Was der genaue Stand es Projekts ist, lässt der Kanton offen und verweist auf den Verwaltungsbericht, in dem die Fortschritte für 2020 summarisch festgehalten sind. Das SIT will demnächst die Akkreditierung als Hochschule in der Schweiz beantragen, wie das Institut auf Anfrage sagt.

Wie geht es mit dem Projekt voran?

Man hoffe, dass im Herbst die Mehrheit der 50 Studierenden des Frühjahrssemester 2022 in Schaffhausen sein könnten, sagt das SIT nun. Allerdings habe man ein vollständig hybrides Programm, so dass sie auch online unterrichtet werden können. 23 Studierende würden bereits vor Ort Kurse besuchen. 

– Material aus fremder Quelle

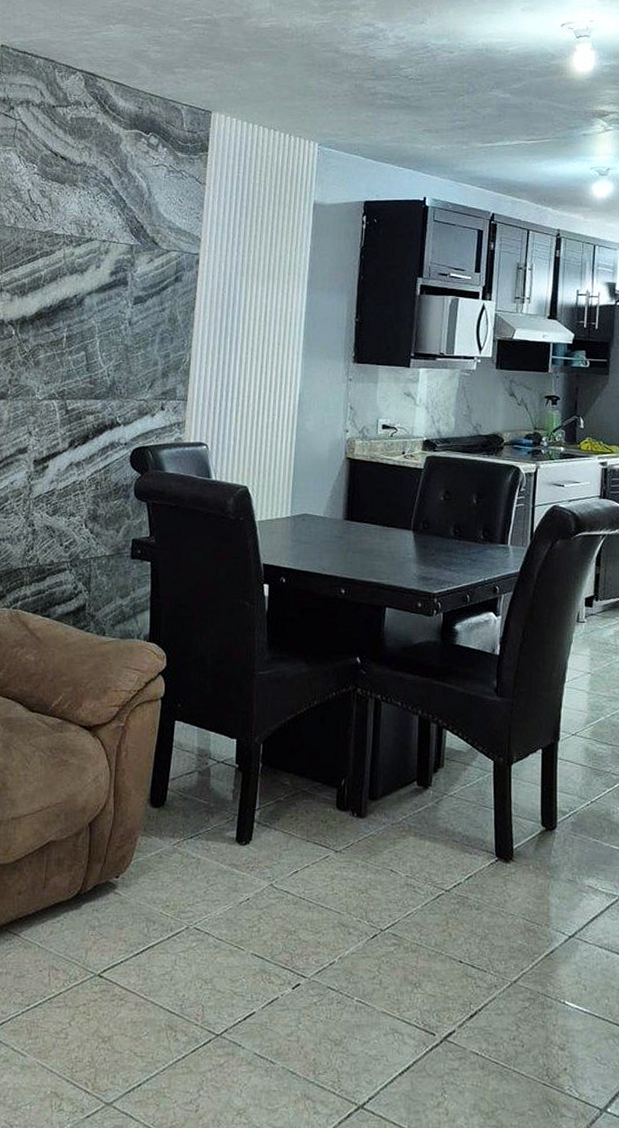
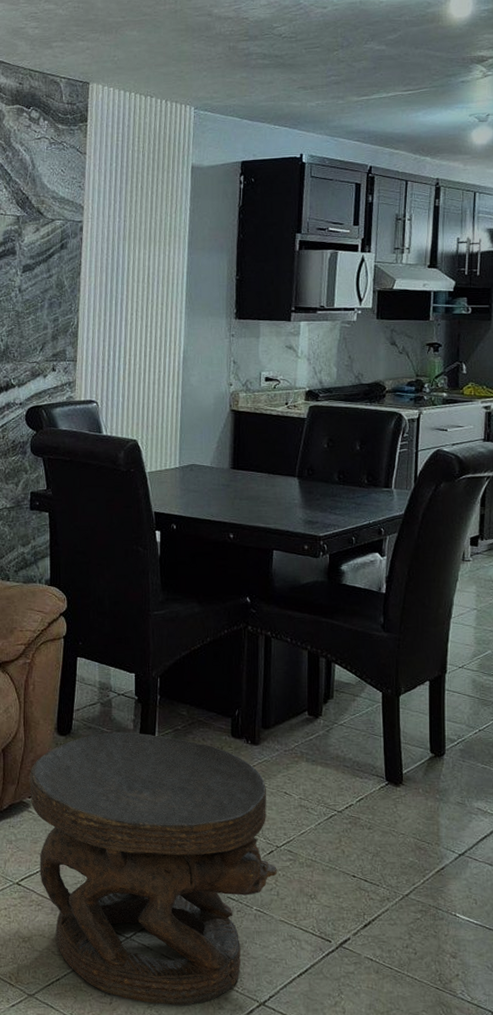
carved stool: none [117,803,380,1112] -> present [30,732,277,1006]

Noch ist das SIT in den Räumlichkeiten der Acronis in einem Bürokomplex am Rheinweg untergebracht. Irgendwann sollen aber auf 65'000 Quadratmetern Studentenwohnheime sowie Bildungs- und Forschungseinrichtungen entstehen. Allerdings steht noch nicht mal fest, wo der Campus gebaut werden soll. Für ein Waldgrundstück am Geissberg sei 2021 aber eine vertrauliche Erklärung mit der Stadt unterzeichnet worden, so das SIT.
Unterrichten sollen in Schaffhausen namhafte Wissenschaftler. Für das 13-köpfige Beratergremium konnte das SIT nach eigenen Angaben bereits den Physik-Nobelpreisträger Konstantin Novoselov sowie Professoren der Universitäten Oxford und Cambridge und der Universität Genf gewinnen. Eine Professur für Software Engineering bekleidet Bertrand Meyer, ehemaliger Professor der ETH Zürich. Laut SP-Nationalrätin Munz hatte das Institut die ETH als Partnerin auf seiner Website geführt. Diese habe aber nichts davon gewusst, wie sich auf Nachfrage herausgestellt habe. Derzeit findet man das ETH-Logo nicht mehr auf der SIT-Website.
Korrigenda 15./16.01.2022: Die Auskünfte zum Schaffhausen Institute of Technology wurden nicht von Acronis, sondern vom SIT selbst erteilt. Dieses ergänzte, dass bereits 23 Studierende Kurse in Schaffhausen besuchen würden. Der Lead und eine Passage wurden angepasst.